| Exercise goal |
Give as output the line that contains "Page size: 1241x1754.", followed by every remaining line of the entries, unchanged and with nothing added.

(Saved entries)
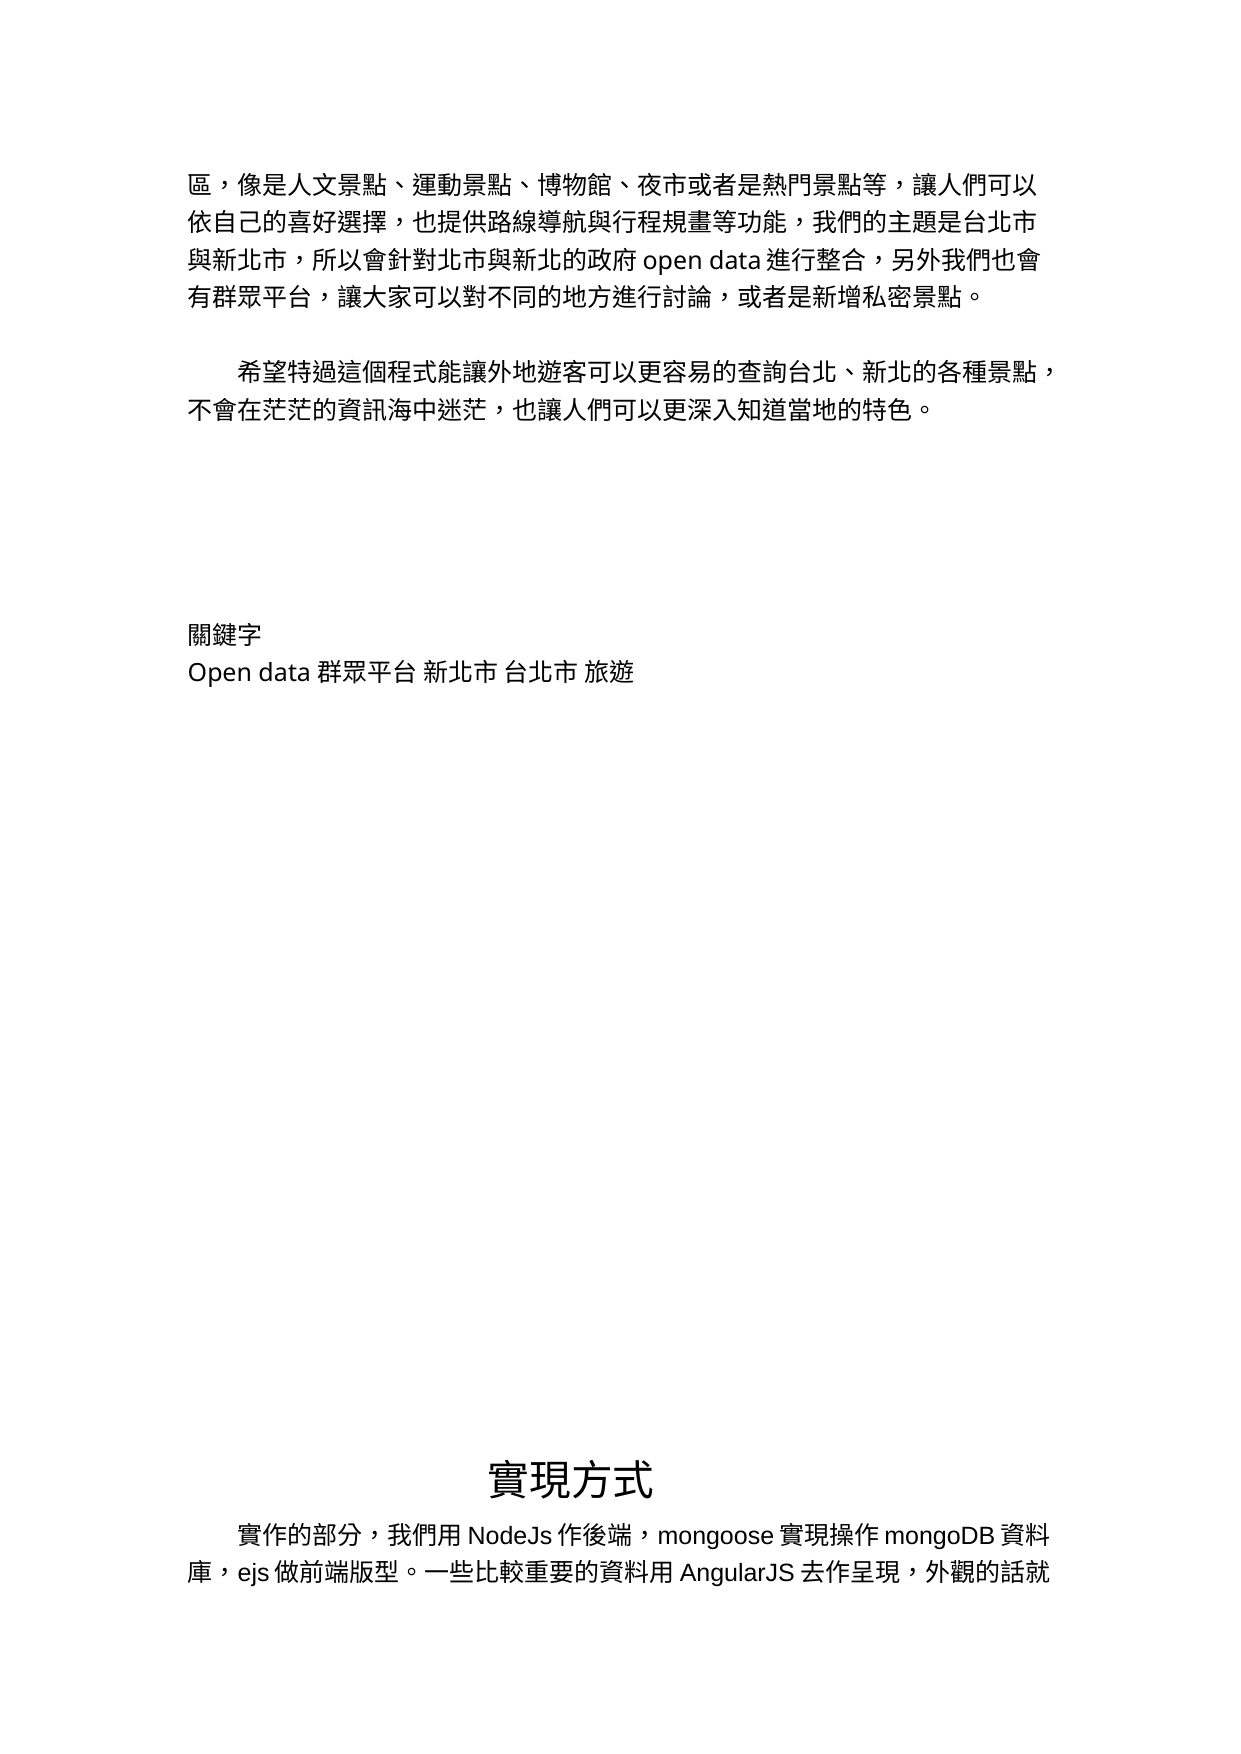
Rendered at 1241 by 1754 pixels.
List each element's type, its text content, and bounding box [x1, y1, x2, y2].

text Open data 群眾平台 新北市 台北市 旅遊 [187, 652, 1053, 689]
text 因應這個問題，我們想了一個解決的方案，也就是將地方景點分類、分地區，像是人文景點、運動景點、博物館、夜市或者是熱門景點等，讓人們可以依自己的喜好選擇，也提供路線導航與行程規畫等功能，我們的主題是台北市與新北市，所以會針對北市與新北的政府open data進行整合，另外我們也會有群眾平台，讓大家可以對不同的地方進行討論，或者是新增私密景點。 [187, 164, 1053, 314]
text 關鍵字 [187, 614, 1053, 652]
text 實作的部分，我們用NodeJs作後端，mongoose實現操作mongoDB資料庫，ejs做前端版型。一些比較重要的資料用AngularJS去作呈現，外觀的話就用BS做改良。 [187, 1514, 1053, 1589]
text 希望特過這個程式能讓外地遊客可以更容易的查詢台北、新北的各種景點，不會在茫茫的資訊海中迷茫，也讓人們可以更深入知道當地的特色。 [187, 352, 1053, 427]
list 實現方式 [462, 1439, 1053, 1514]
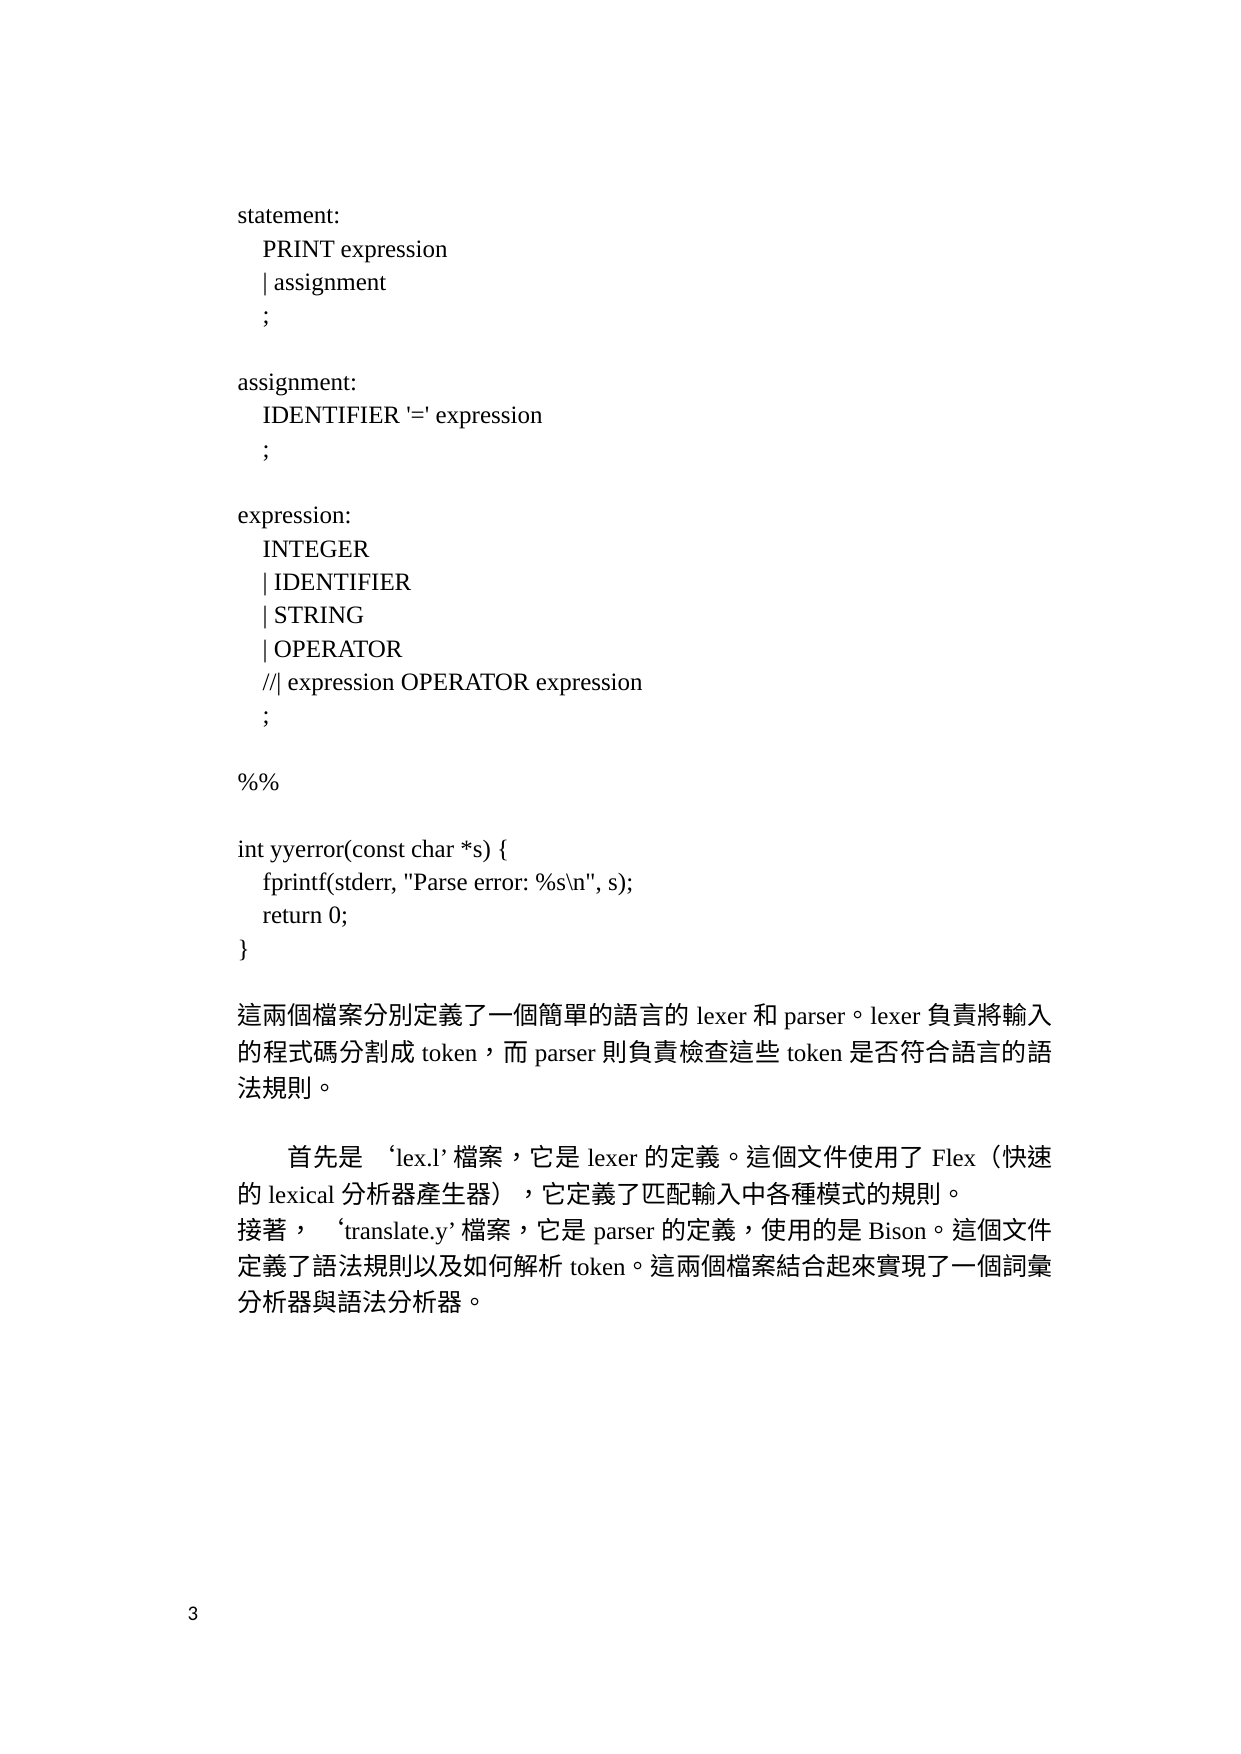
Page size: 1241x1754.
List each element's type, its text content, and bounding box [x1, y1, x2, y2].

| Answer for the task |
Page size: 1241x1754.
List each element's type, its text content, and bounding box [x1, y1, x2, y2].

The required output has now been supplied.